14.50 (i)(ii), except as noted at Findings 61, 73 and 74.

 

     4. That the Board has documented the need for and  reasonableness  of  its

proposed rules with an affirmative presentation of facts in the  record  within

the meaning of Minn.  Stat.  14.14, subd. 2 and 14.50 (iii), except  as  noted

at Findings 30 and 77.

 

     5.  That the amendments and additions to the proposed rules which were

suggested by the Board after publication of the proposed rules in the State

Register do not result in rules which are substantially different from the

proposed rules as published in the State Register within the meaning  of  Minn.

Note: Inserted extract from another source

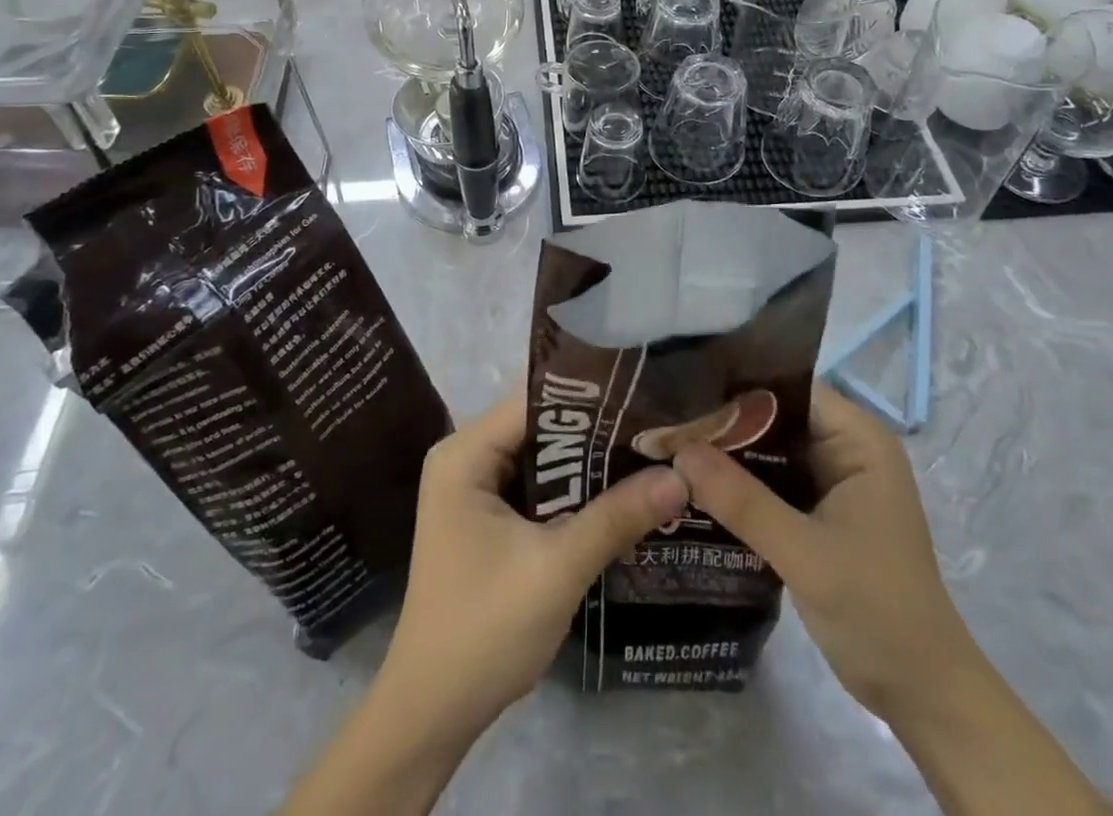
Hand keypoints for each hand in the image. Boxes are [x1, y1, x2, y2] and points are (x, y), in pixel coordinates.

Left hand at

Stat.  14.15, subd. 3, and Minn.  Rule 1400.1000, subp.  I and 1400.1100.

 

     6. That the Administrative Law Judge has suggested action  to  correct  the

defects cited in Conclusions 3 and 4, as noted at Findings 30, 73, 74  and  77.

 

     7. That due to Conclusions 2, 3, 4 and 6, this Report  has  been  submitted

to the Chief Administrative Law Judge for his approval pursuant to  Minn.  Stat.

 14.15, subd. 3.

 

     B.  That any Findings which might properly be termed  Conclusions  and  any

Conclusions which might properly be termed Findings are hereby  adopted  as

such .

 

     9. That a finding or conclusion of need and reasonableness  in  regard  to

any particular rule subsection does not preclude and should not  discourage  the

Board from further modification of the proposed rules based upon an

examination of the public comments, provided that no substantial change is

made from the proposed rules as originally published, and provided that the

rule finally adopted is based upon facts appearing in this rule hearing

record.

 

     Based upon the foregoing Conclusions, the Administrative Law  Judge  makes

the following:

 

 

 

                                     -34-

 


                                  RECOMMENDATION

 

     It is hereby recommended that the proposed rules be adopted except where

specifically otherwise noted above.

 

Dated this 11th  day of February, 1993.

 

 

 

                                          ALLAN W. KLEIN

                                          Administrative Law Judge

 

 

Reported:  Tape Recorded; Transcript Prepared.

 

 

                                    MEMORANDUM

 

     It should be stressed that this Report  deals  with  legal  questions,  not

policy ones.   The only way a policy question is discussed  is  in  the  context  of

whether or not the Board has demonstrated the  need  for  and  reasonableness  of

its proposed rules.    Therefore, a person should not look  to  this  Report  for

policy guidance.    The fact that a rule is found to be  reasonable  does  not  mean

that it is the "best rule" from a policy standpoint.      It may or may not  be  the

best rule.   Policy decisions are left for the Legislature and the Board.        Many

of the  written  submissions and some of the oral statements at the hearings

suggested  that  people thought the Administrative Law Judge would force the

Board to  adopt  whatever rule the Judge thought was the best one.  That is not

the case, and it should be clear that the only question which has been

answered with regard to policy is whether or not  the  Board  has  justified  its

policy choices as reasonable.    There is a "range  of  reasonableness"  that  is

broad enough to include many different ideas of how a rule ought to read.  So

long as the Board's proposal is within that range,  the  Judge  will  declare  it

to be reasonable.

 

     There were numerous suggestions for improvements  in  the  rule  which  are

not mentioned in this Report.    This is because discussing them was not

necessary to determine the reasonableness of  the  Board's  rule.  Many  of  them

are, however, desirable changes and, to the extent  the  Board  staff  has  time,

it would be worthwhile to review the record (particularly the written

submissions) to determine which of them it thinks improve the clarity or

working of the rule.    As noted in the final conclusion, there are limitations

on this process , but there is still a great deal of room for the Board to take

advantage of the comments.

 

 

                                      A.W.K.